**Work request A:** According to the hypotheses text, in what year were the hypotheses proved through the implementation of the CGF?
**Work request B:** Please reproduce the hypotheses text word for word, everything from "Hypothesis 3: If" down to "and everything else.".

**Extract provided:**
====================

Hypothesis 3: If you step toward creating a financial system that supports production, you will see that this will reduce inflation along with unemployment and lead to a permanent improvement in the current account deficit.

Hypothesis 4: If you start to get out of being a slave of neoliberal fallacies, then you will both theoretically and practically understand that the central bank cannot target interest and exchange rates and hence inflation. Nothing will happen if the central bank abandons covered currency targeting. Thus, the country will get rid of the confusion that inflation will emerge as a result of the high exchange rate and believe that they have to increase interest rates for the exchange rate, inflation and everything else.

Hypothesis 5: Increasing production and the industry's efforts to increase its market share in global competition and to compete will boost technology efficiency against labor productivity. Profits will rise while wages and general prosperity will increase. This in return will prevent tax inspectors from plucking the geese by indirectly imposing consumption taxes. So, big earners will pay higher taxes and small earners will pay lower taxes. The budget improves in a healthy way and the country does not transfer funds to abroad with interests.

Consequently, we proved all these hypotheses in 2017 with the implementation of the CGF and many production-oriented reforms. In other words, these are no longer hypotheses, but theses. In this context, Turkey will continue to grow inclusively and steadily by enacting more production and market-friendly reforms in 2018.

====================

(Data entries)

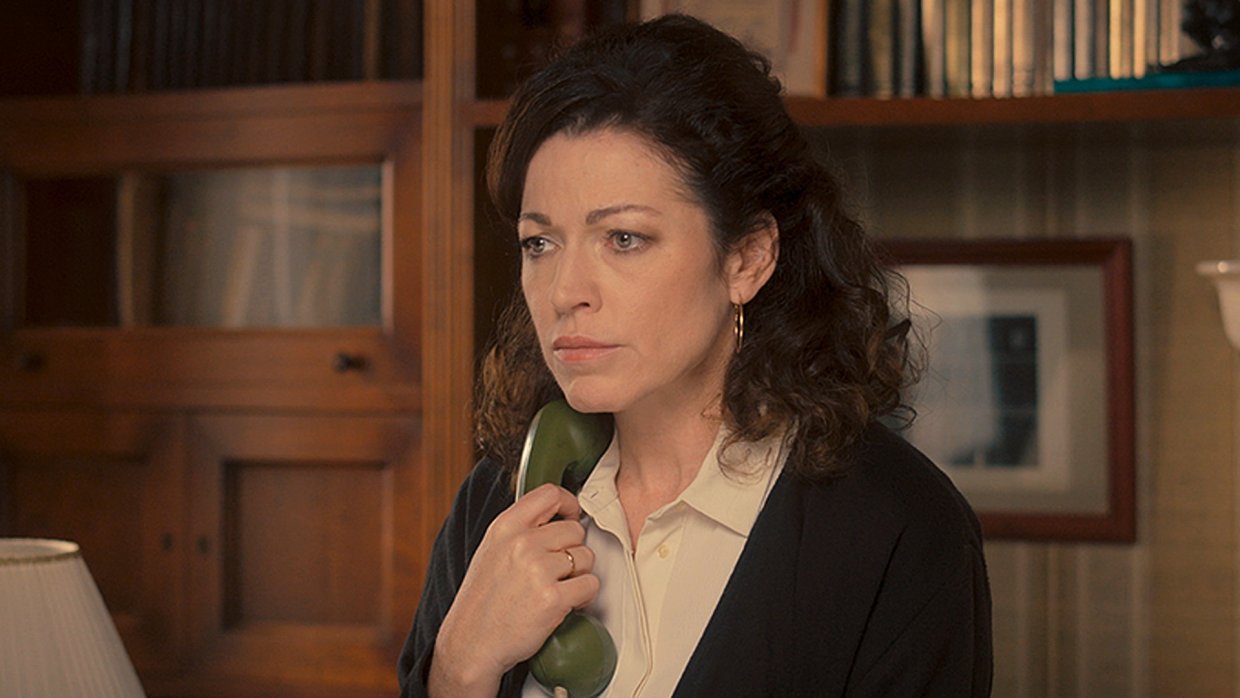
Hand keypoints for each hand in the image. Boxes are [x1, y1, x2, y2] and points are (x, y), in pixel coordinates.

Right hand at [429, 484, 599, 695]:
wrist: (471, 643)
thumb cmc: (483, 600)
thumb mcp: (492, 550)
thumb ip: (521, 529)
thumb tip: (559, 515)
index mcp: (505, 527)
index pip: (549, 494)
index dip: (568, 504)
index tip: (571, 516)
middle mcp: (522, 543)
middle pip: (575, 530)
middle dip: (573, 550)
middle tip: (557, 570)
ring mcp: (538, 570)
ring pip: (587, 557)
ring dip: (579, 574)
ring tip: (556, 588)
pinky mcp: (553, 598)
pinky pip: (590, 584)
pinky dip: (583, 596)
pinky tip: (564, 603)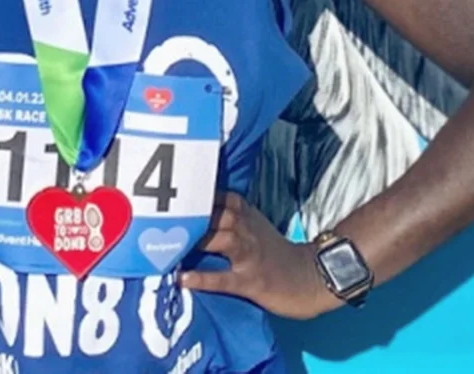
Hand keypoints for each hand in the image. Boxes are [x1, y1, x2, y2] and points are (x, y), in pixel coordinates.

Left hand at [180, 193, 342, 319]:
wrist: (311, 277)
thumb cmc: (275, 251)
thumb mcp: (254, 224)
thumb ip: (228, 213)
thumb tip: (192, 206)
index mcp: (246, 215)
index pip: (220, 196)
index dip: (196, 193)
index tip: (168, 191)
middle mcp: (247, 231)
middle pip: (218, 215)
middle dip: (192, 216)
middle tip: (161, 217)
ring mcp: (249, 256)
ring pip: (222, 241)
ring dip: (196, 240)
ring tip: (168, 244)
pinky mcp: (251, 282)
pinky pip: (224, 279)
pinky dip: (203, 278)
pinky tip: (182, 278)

====================

**Response area A:** 2017

**Response area B:**
Hypothesis 3: If you step toward creating a financial system that supports production, you will see that this will reduce inflation along with unemployment and lead to a permanent improvement in the current account deficit.

Hypothesis 4: If you start to get out of being a slave of neoliberal fallacies, then you will both theoretically and practically understand that the central bank cannot target interest and exchange rates and hence inflation. Nothing will happen if the central bank abandons covered currency targeting. Thus, the country will get rid of the confusion that inflation will emerge as a result of the high exchange rate and believe that they have to increase interest rates for the exchange rate, inflation and everything else.